They think I’m dramatic and they’re right, but not in the way they think I am. I feel through a kaleidoscope lens of intricate sensations who ebb and flow through brightness and vibrations. It is often intense and sometimes displaced. Like thunder in the snow. Paradoxical, perhaps, but immutable through sincerity. A costly feature to be recognized, appreciated particularly by those faceless invisibles who yearn to align with the rest of us. The ghosts in chains, unable to depart and hopelessly incapable of arriving. The invisibles respect the volume; they peep the realness. The rest just think I’m loud and they’re annoyed by the heavy toll of my presence. ‘Keeping it real,’ as they say, ‘is keeping you poor,’ because the donations never seem to find the way to their checking accounts.
They imagine that I’m poor and they’re right, but not in the way they think I am. I am not an esteemed member of their groups, their cliques, their us-ness. I’m the comical other. I don’t speak the native language and I can’t cook the food and I have no reassurance of my authenticity beyond my own consistent behavioral trends. My skin color prepares you for nothing about me beyond that I’m built for the tropical rainforest. There is no frame of reference beyond the lifting of people’s baggage. You kind of just have to wait and see why they keep me around and hope I’m seriously as awesome as people say I am.
And they do say I’m awesome and they’re right, but not in the way they think I am.
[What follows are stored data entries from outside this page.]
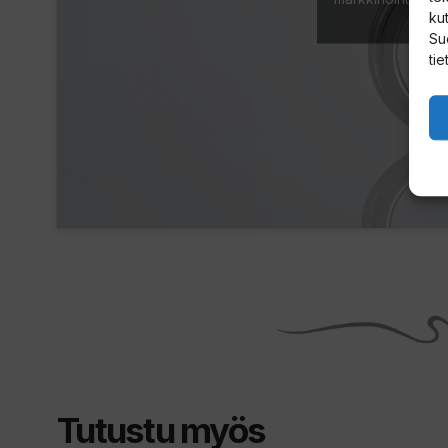
kut
sisäl
Su
tie
Tutustu myös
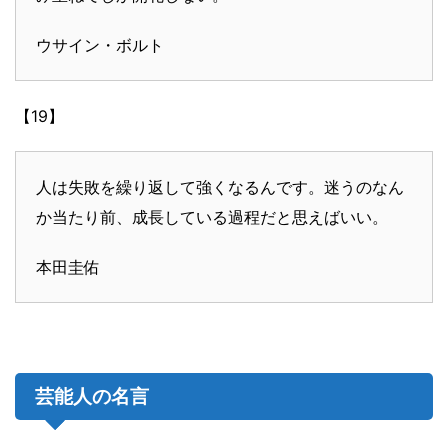
ウサイン・ボルト
【19】
人は失敗を繰り返して強くなるんです。迷うのなん
か当たり前、成長している過程だと思えばいい。
本田圭佑
芸能人の名言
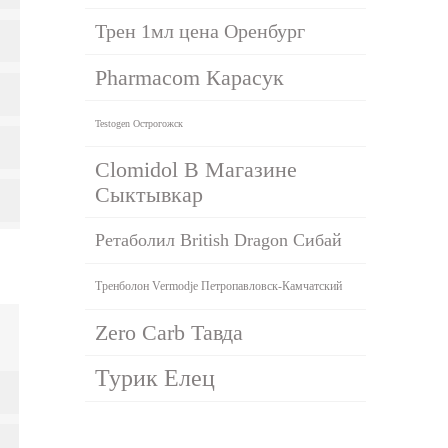
Трен 1мл цена Оренбург
Pharmacom Карасук
Testogen Острогожск
Clomidol В Магазине
Сыктывкар
Ретаболил British Dragon Сибай
Тренболон Vermodje Петропавловск-Камчатский
Zero Carb Тавда
Турик Елец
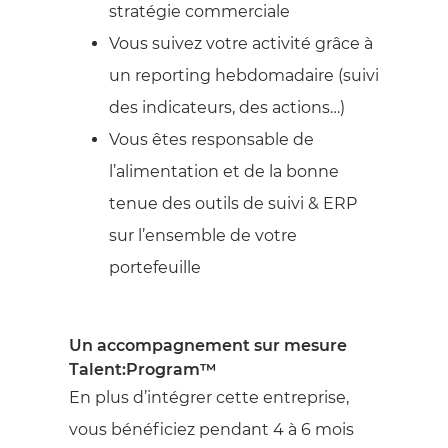
stratégie commerciale
Vous suivez votre activité grâce à
un reporting hebdomadaire (suivi
des indicateurs, des actions…)
Vous êtes responsable de
l’alimentation et de la bonne
tenue des outils de suivi & ERP
sur l’ensemble de votre
portefeuille
Un accompagnement sur mesure
Talent:Program™
En plus d’intégrer cette entreprise,
vous bénéficiez pendant 4 à 6 mois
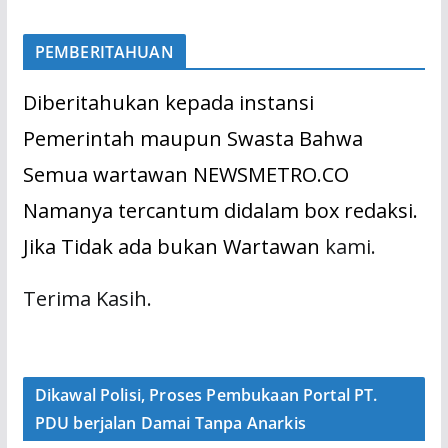
PEMBERITAHUAN
Diberitahukan kepada instansi
Pemerintah maupun Swasta Bahwa
Semua wartawan NEWSMETRO.CO
Namanya tercantum didalam box redaksi.
Jika Tidak ada bukan Wartawan
kami.
Terima Kasih.
Dikawal Polisi, Proses Pembukaan Portal PT.
PDU berjalan Damai Tanpa Anarkis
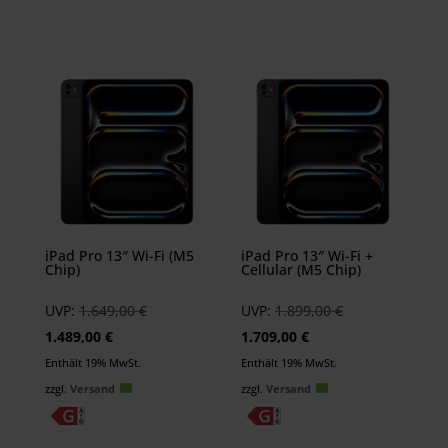
iPad Pro 13″ Wi-Fi (M5
iPad Pro 13″ Wi-Fi +
Chip)
Cellular (M5 Chip)
Ursprünglicher
Ursprünglicher
UVP:
1.649,00
€
UVP:
1.899,00
€
Aktueller
Preis
Aktueller
Preis
1.489,00
€
1.709,00
€
Preis
war:
Preis
war:
Enthält 19% MwSt.
Enthält 19% MwSt.
ist:
1.649,00 €
ist:
1.899,00 €
zzgl.
Versand
zzgl.
Versand
1.489,00 €.
1.709,00 €.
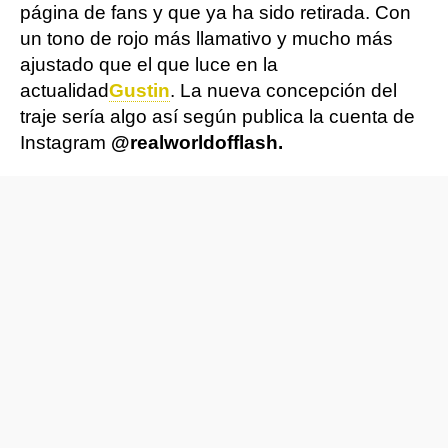
página de fans y que ya ha sido retirada. Con
un tono de rojo más llamativo y mucho más
ajustado que el que luce en la
actualidad
Gustin
. La nueva concepción del
traje sería algo así según publica la cuenta de
Instagram
@realworldofflash.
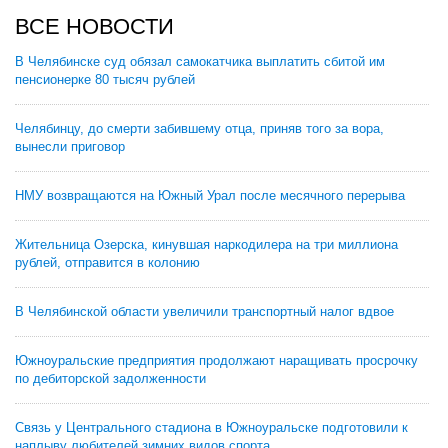
ВСЕ НОВОСТИ
В Челябинске суд обязал самокатчика выплатить сбитой им
пенсионерке 80 тысяч рублей
Челябинцу, до смерти забившему отца, приняв того за вора,
вынесли приговор
НМУ возвращаются на Южный Урал после месячного перерыва
Жительница Озерска, кинувшая наркодилера на три миллиона
рублей, отправится в колонию
В Челябинской области увеличили транспортный налог вдвое
Южноуральские предприятия продолжают наращивать просрочку
по дебиторской задолженности
Связь у Центрального стадиона в Южноуральске подготовили к
наплыву любителей зимних видов спорта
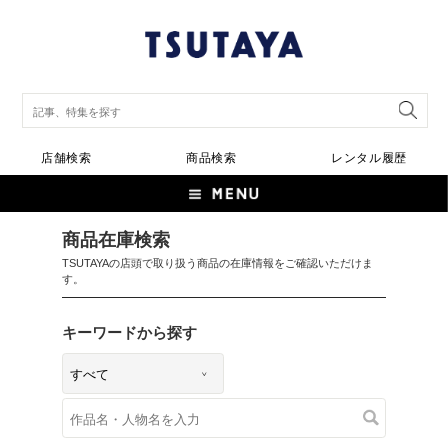
店舗検索
商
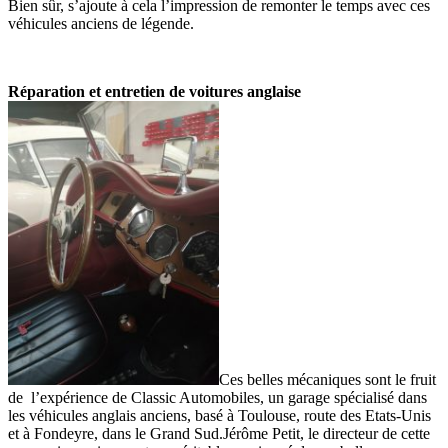
Bien sûr, s’ajoute à cela l’impression de remonter le temps avec ces
véhicules anciens de légende.
Réparation et entretien de voitures anglaise
Ces belles mécaniques sont le fruit
de l’expérience de Classic Automobiles, un garage spécialisé dans
les véhicules anglais anciens, basé à Toulouse, route des Etats-Unis
et à Fondeyre, dans le Grand Sud.Jérôme Petit, le directeur de cette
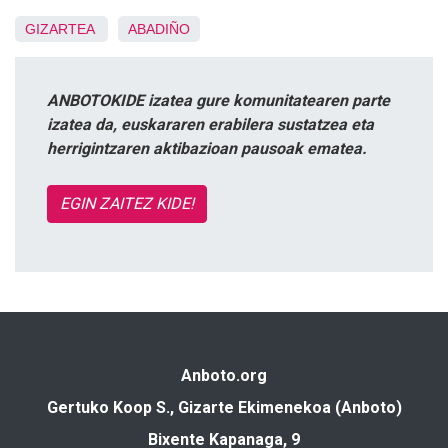
GIZARTEA
ABADIÑO
ANBOTOKIDE izatea gure komunitatearen parte
izatea da, euskararen erabilera sustatzea eta
herrigintzaren aktibazioan pausoak ematea.
EGIN ZAITEZ KIDE!
Anboto.org
Gertuko Koop S., Gizarte Ekimenekoa (Anboto)
Bixente Kapanaga, 9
It’s more than multi-lingual sex puns, far more than the witty aphorisms and pop-culture knee jerkers. It’s deeper than Facebook likes and shares and more ample than the miles of reciprocal confessions in between airports. You see, I’m good entertainment, something to soothe them over comfortably between the commercials or the unusually naked moments they slip and fall and reflect upon themselves. It is bittersweet to them how the inexorable comforts that sedate their sacred anguish is both liberating and cruel, and especially cruel. The cruelty is noted precisely in how much I know, in how much damage to their reputation I’m capable of causing despite how little is actually said. Awesomeness settled in mercy. They forget that silence is part of the conversation.
But they do remember to say that I’m cruel and they’re right, but not in the way they think I am. I don’t remember names. Not even the ones I’ve spent memorable birthdays with. I crush annoying insects, sometimes without explaining to them why I’m about to crush them. Especially the ones with wings. I delete people I love because they don’t love me back. I cherish exquisite wounds on my heart as if they are marks of passion pridefully placed. I allow myself to know and to be known by people who wish to remain unknowable. I drink poison to distort myself and the world around me. I ignorantly give to the tragically undeserving and I am, somehow, praised as being strong for doing it.
They assume I’m strong and they’re right, but not in the way they think I am. An artist, I am at once a victim and warrior accustomed to pain. Submerged. Scarred. Secluded. But whenever I fly I see my works splurged all across countless hearts cracked. Kintsugi through compassion, glued back together with golden acts of service. Strength of purpose. Made whole through laughter at major moments. Getting heavy in happiness and wholesome in thought. A whole lot of hearts to carry as one carries on wholeheartedly. Striving, awkwardly, toward wholeness.
And they act like this isn’t the whole story and they’re right.